The script, by first-timer E. Max Frye, uses the classic situation of the straight-laced guy changed for the better by a wild encounter with a kooky girl. This situation has been a fruitful one in films since the first time Katharine Hepburn dazzled Cary Grant in Bringing Up Baby; this variant is decidedly modern, with some new rules, and also some unprecedented seriousness.
This one begins with an up-and-coming tax consultant (Jeff Daniels) casually walking out of a small New York deli without paying his check. He’s been spotted by a young woman (Melanie Griffith) who’s made up to look like silent star Louise Brooks—in fact, she calls herself Lulu, the Brooks character who lured men to their deaths in Pandora’s Box.
Lulu identifies the man, Charles, as a “closet rebel,” a basically good guy who has almost been lost to yuppiedom. She takes him on a nutty ride through a memorably lost weekend that brings out his free-spirit streak.
The first hour of this ride is a wonderfully funny trip, from a motel in New Jersey to Lulu’s mother’s house in Pennsylvania, where she introduces Charles as her new husband. He goes along with it all, because the mysterious Lulu (not her real name, naturally) is so utterly bewitching, and because he’s feeling the thrill of irresponsibility.
Nobody captures this sort of thing better than Demme: the romance of the road, the crazy tourist shops, the fabulous décor of motel rooms.
Then, when the couple drop in at her high-school reunion, they meet a strange, violent man (Ray Liotta, a former soap-opera actor in a striking film debut) from her past. The film veers into some surprisingly serious business, as this dark figure seems intent on reclaiming his old flame.

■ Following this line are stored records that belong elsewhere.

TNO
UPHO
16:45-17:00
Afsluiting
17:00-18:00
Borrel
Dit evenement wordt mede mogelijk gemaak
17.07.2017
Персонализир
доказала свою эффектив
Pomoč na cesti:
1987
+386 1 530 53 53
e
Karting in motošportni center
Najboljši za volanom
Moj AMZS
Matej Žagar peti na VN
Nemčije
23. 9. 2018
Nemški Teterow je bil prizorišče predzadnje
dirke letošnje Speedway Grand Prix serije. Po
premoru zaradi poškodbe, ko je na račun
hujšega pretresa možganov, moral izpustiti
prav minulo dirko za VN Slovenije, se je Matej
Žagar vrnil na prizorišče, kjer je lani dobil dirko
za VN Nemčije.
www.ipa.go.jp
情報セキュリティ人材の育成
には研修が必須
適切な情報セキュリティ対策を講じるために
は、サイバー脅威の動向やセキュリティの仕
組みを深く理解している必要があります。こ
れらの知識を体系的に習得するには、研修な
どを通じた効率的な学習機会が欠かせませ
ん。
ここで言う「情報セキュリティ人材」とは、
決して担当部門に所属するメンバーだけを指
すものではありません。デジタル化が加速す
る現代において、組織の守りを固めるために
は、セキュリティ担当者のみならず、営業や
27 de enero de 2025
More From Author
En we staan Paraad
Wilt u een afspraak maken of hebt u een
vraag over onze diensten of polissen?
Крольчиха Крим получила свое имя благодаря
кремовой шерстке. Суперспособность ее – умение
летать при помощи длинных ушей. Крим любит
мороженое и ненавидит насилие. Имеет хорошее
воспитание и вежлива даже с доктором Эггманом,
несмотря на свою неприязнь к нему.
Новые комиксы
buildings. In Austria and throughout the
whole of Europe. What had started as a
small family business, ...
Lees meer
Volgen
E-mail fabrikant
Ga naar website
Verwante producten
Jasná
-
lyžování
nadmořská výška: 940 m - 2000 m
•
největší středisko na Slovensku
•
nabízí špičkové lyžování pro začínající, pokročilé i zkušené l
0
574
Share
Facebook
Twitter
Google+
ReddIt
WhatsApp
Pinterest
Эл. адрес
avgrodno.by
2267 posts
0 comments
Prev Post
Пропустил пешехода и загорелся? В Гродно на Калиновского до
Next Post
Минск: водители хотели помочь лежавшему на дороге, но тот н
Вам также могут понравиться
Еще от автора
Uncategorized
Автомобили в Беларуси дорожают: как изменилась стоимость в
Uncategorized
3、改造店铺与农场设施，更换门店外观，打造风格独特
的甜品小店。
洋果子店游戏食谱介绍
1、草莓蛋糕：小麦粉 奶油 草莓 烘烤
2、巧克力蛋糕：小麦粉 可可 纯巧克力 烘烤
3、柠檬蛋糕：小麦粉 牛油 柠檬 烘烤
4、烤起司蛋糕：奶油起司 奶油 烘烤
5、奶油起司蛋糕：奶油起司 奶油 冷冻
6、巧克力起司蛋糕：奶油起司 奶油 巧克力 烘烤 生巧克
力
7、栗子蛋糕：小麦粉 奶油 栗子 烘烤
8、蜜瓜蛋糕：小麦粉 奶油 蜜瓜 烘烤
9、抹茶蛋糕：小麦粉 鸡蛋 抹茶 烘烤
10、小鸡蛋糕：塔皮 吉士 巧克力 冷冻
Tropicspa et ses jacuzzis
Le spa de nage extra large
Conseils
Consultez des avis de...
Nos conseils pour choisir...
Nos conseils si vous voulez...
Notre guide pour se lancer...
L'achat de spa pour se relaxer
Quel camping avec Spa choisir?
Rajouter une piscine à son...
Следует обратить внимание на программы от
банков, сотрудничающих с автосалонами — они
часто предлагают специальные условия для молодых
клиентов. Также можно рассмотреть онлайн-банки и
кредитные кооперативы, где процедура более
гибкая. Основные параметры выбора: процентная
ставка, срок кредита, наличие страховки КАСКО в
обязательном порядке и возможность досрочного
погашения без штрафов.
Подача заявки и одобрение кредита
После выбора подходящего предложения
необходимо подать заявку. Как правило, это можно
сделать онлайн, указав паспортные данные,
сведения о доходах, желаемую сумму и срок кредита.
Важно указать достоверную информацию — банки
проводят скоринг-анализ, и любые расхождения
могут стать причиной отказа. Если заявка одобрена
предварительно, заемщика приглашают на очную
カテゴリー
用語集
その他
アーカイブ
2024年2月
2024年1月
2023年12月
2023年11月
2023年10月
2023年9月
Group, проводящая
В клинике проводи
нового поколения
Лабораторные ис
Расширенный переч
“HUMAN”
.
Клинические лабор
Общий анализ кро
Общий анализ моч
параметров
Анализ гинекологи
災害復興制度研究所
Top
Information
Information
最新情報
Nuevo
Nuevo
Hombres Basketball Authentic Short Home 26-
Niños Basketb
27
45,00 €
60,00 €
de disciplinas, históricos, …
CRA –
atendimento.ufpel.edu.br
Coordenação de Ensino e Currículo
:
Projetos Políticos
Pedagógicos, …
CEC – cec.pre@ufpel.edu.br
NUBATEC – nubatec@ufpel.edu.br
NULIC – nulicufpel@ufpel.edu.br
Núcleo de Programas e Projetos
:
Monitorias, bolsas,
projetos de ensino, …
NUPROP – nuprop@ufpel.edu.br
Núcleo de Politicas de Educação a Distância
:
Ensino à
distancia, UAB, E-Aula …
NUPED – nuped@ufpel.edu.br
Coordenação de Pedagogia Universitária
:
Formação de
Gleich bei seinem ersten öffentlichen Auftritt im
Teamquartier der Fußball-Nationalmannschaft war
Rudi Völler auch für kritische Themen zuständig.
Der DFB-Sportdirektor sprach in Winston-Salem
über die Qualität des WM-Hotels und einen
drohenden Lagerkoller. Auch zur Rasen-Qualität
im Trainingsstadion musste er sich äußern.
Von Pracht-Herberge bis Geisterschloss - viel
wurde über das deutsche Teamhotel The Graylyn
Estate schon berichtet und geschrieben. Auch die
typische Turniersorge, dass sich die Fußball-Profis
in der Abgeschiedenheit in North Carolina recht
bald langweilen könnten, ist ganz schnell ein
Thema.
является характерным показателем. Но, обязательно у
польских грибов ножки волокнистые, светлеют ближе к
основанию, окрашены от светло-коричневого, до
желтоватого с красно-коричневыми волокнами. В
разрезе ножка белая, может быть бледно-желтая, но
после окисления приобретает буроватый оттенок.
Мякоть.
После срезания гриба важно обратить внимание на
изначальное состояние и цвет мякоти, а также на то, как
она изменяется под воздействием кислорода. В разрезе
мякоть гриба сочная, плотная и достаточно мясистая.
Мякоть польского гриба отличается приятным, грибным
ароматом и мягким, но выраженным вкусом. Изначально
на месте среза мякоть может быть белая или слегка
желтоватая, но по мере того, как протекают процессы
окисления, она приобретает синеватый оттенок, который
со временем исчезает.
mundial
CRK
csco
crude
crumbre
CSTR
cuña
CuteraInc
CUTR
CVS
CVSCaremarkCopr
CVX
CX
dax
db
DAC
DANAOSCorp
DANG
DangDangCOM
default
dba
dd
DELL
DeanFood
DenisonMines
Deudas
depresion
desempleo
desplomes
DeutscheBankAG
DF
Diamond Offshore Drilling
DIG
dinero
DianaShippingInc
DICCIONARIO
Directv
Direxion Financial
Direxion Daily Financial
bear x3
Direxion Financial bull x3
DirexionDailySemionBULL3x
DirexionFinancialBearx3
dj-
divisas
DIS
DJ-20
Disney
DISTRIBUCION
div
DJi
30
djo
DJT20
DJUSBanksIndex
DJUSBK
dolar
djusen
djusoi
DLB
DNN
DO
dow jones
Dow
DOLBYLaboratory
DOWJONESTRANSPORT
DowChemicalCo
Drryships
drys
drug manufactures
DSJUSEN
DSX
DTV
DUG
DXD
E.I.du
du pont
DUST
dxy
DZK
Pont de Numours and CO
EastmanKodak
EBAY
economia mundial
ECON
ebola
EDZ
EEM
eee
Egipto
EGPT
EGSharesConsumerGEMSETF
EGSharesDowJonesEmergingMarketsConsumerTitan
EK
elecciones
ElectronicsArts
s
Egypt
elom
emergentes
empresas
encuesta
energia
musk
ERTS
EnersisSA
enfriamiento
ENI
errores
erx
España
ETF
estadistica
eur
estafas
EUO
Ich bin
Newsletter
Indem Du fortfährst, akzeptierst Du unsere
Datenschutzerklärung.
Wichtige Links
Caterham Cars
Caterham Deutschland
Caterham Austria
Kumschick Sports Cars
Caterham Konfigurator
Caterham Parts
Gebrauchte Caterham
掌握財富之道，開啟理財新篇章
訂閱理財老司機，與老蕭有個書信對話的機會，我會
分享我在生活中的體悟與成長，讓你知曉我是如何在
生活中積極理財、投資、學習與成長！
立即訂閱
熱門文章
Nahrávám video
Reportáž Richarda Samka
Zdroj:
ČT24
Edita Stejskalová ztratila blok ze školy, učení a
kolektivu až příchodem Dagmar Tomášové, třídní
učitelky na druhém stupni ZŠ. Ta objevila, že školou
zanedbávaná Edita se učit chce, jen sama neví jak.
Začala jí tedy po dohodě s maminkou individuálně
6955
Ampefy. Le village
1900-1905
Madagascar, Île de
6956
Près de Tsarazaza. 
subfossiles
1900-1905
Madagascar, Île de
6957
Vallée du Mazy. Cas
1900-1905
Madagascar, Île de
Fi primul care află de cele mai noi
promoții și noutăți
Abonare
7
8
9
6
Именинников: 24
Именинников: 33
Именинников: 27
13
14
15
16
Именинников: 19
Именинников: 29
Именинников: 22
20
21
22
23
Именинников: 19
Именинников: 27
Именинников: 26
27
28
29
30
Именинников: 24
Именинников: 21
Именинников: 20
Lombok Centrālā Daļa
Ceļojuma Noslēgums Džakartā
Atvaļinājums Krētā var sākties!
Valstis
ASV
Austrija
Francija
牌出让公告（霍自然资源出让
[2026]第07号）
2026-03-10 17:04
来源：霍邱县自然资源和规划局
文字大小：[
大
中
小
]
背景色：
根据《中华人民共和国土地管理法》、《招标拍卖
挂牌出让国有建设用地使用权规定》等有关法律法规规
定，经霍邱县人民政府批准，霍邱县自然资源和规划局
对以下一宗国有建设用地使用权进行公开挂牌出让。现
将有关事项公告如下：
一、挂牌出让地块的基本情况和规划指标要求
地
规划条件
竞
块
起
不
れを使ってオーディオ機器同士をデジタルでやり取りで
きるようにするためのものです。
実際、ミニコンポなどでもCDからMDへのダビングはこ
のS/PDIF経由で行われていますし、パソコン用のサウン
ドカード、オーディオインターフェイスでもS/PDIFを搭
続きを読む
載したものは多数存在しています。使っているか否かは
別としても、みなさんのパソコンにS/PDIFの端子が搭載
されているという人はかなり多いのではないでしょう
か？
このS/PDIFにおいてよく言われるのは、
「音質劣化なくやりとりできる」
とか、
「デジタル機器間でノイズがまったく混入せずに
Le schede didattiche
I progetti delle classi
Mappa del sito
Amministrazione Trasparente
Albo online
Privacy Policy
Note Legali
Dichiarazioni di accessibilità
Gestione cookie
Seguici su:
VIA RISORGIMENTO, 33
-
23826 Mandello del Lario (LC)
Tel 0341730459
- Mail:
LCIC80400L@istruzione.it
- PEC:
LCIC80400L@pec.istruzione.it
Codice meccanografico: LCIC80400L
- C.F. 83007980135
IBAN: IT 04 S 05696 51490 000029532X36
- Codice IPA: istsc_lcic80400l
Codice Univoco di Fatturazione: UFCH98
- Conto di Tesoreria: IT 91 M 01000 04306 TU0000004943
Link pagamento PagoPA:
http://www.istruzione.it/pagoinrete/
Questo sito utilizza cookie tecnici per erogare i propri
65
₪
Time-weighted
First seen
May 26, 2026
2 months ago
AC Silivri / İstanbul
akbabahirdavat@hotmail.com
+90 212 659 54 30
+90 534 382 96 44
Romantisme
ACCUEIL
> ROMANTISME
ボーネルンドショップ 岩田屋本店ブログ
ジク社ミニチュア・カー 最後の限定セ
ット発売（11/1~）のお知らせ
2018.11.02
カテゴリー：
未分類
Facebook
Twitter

Some of this is jarring, and it’s certainly startling; but Demme does as well as anyone could with making some of the unevenness fit.
One of the delightful things about the film, and there are many, is the sight of two good actors really breaking through. Griffith, the daughter of Tippi Hedren, has been stalled in sexy nymphet roles (Body Double), but this opens up something new for her. She’ll never quite manage normal roles, I guess, but she certainly fills out her niche here.
Daniels is terrific; he’s the dubious fellow from Terms of Endearment and The Purple Rose of Cairo. Never have his comically flat voice and improbably straight jaw been used to better effect. His absurd habit of referring to waitresses and garage mechanics by the names on their nametags becomes a goofy, friendly, silly catalog of his outlook on life. It’s a lot like the film’s outlook, which is why Something Wild is so much fun to be around.
First published in the Herald, November 1986
I like the movie. Did Melanie Griffith go normal? I suppose so. But here, she filled her niche, so there.